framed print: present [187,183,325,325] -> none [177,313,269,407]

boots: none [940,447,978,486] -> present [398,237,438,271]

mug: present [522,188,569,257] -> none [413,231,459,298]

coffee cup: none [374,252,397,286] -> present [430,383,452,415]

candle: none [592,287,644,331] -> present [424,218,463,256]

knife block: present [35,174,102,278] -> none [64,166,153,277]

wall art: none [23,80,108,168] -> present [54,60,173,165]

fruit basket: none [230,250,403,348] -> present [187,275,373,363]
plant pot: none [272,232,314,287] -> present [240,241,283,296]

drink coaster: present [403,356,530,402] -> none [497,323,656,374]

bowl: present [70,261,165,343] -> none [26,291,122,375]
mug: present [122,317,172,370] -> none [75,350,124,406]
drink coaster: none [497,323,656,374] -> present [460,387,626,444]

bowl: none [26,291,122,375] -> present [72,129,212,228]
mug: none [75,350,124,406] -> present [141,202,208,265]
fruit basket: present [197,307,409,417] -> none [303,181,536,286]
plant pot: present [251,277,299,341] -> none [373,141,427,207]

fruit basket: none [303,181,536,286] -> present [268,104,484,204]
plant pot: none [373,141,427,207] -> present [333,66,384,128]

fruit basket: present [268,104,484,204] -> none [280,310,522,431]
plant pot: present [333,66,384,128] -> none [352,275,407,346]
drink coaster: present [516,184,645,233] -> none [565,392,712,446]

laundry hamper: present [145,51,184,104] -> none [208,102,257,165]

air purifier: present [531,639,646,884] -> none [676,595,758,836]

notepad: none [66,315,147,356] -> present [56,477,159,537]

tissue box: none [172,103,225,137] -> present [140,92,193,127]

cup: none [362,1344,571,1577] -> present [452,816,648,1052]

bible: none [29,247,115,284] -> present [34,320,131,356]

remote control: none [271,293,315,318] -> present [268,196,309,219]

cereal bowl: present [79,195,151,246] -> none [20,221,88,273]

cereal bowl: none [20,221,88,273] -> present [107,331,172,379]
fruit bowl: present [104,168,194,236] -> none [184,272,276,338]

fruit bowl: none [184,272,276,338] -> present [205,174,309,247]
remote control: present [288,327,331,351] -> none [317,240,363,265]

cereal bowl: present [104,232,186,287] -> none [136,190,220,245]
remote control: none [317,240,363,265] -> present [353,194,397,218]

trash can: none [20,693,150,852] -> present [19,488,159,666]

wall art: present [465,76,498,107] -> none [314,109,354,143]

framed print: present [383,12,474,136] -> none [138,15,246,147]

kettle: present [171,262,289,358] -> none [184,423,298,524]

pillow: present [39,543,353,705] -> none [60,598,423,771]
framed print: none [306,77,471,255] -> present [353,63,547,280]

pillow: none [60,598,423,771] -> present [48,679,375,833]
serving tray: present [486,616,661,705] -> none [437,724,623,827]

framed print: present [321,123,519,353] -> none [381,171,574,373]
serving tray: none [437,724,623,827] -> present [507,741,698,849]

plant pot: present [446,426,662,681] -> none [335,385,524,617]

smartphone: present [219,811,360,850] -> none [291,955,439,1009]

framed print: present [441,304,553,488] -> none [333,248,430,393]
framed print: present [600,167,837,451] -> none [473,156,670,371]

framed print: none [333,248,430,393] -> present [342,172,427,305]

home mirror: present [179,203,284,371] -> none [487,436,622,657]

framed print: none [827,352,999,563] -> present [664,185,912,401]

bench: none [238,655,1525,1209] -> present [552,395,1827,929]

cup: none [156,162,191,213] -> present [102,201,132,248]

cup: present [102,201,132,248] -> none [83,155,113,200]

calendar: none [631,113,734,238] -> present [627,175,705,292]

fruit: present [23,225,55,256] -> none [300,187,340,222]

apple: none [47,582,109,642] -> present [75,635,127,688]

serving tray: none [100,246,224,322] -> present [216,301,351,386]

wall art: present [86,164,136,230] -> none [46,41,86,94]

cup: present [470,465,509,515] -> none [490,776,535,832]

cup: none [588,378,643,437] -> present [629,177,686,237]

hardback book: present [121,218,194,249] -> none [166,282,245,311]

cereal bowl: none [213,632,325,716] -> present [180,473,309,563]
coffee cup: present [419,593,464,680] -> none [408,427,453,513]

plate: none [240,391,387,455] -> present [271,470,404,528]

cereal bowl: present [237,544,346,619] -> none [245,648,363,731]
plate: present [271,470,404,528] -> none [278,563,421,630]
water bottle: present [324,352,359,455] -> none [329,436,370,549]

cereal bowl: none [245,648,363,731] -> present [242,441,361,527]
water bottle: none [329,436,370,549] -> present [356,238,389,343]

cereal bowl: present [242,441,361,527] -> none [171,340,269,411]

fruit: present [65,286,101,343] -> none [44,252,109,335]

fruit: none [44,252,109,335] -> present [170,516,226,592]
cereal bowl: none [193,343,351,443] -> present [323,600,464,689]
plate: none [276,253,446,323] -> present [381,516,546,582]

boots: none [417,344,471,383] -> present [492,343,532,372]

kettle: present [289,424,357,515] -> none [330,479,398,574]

*Task brief*
In the listing above, start at the line with "fruit basket: present [197,307,409,417]", go on through the line with "pillow: none [60,598,423,771]", and copy each of those lines exactly; leave out all the rest.

*Finished task*
fruit basket: present [197,307,409,417] -> none [303,181,536,286]
plant pot: present [251,277,299,341] -> none [373,141,427,207]

fruit basket: none [303,181,536,286] -> present [268,104,484,204]
plant pot: none [373,141,427,207] -> present [333,66,384,128]

fruit basket: present [268,104,484,204] -> none [280,310,522,431]
plant pot: present [333,66,384,128] -> none [352,275,407,346]
drink coaster: present [516,184,645,233] -> none [565,392,712,446]

laundry hamper: present [145,51,184,104] -> none [208,102,257,165]

air purifier: present [531,639,646,884] -> none [676,595,758,836]

notepad: none [66,315,147,356] -> present [56,477,159,537]

tissue box: none [172,103,225,137] -> present [140,92,193,127]

cup: none [362,1344,571,1577] -> present [452,816,648,1052]

bible: none [29,247,115,284] -> present [34,320,131,356]

remote control: none [271,293,315,318] -> present [268,196,309,219]

cereal bowl: present [79,195,151,246] -> none [20,221,88,273]

cereal bowl: none [20,221,88,273] -> present [107,331,172,379]
fruit bowl: present [104,168,194,236] -> none [184,272,276,338]

fruit bowl: none [184,272,276,338] -> present [205,174,309,247]
remote control: present [288,327,331,351] -> none [317,240,363,265]

cereal bowl: present [104,232,186,287] -> none [136,190,220,245]
remote control: none [317,240,363,265] -> present [353,194,397,218]

trash can: none [20,693,150,852] -> present [19,488,159,666]

wall art: present [465,76,498,107] -> none [314,109,354,143]

framed print: present [383,12,474,136] -> none [138,15,246,147]

kettle: present [171,262,289,358] -> none [184,423,298,524]

pillow: present [39,543,353,705] -> none [60,598,423,771]
framed print: none [306,77,471,255] -> present [353,63,547,280]

pillow: none [60,598,423,771] -> present [48,679,375,833]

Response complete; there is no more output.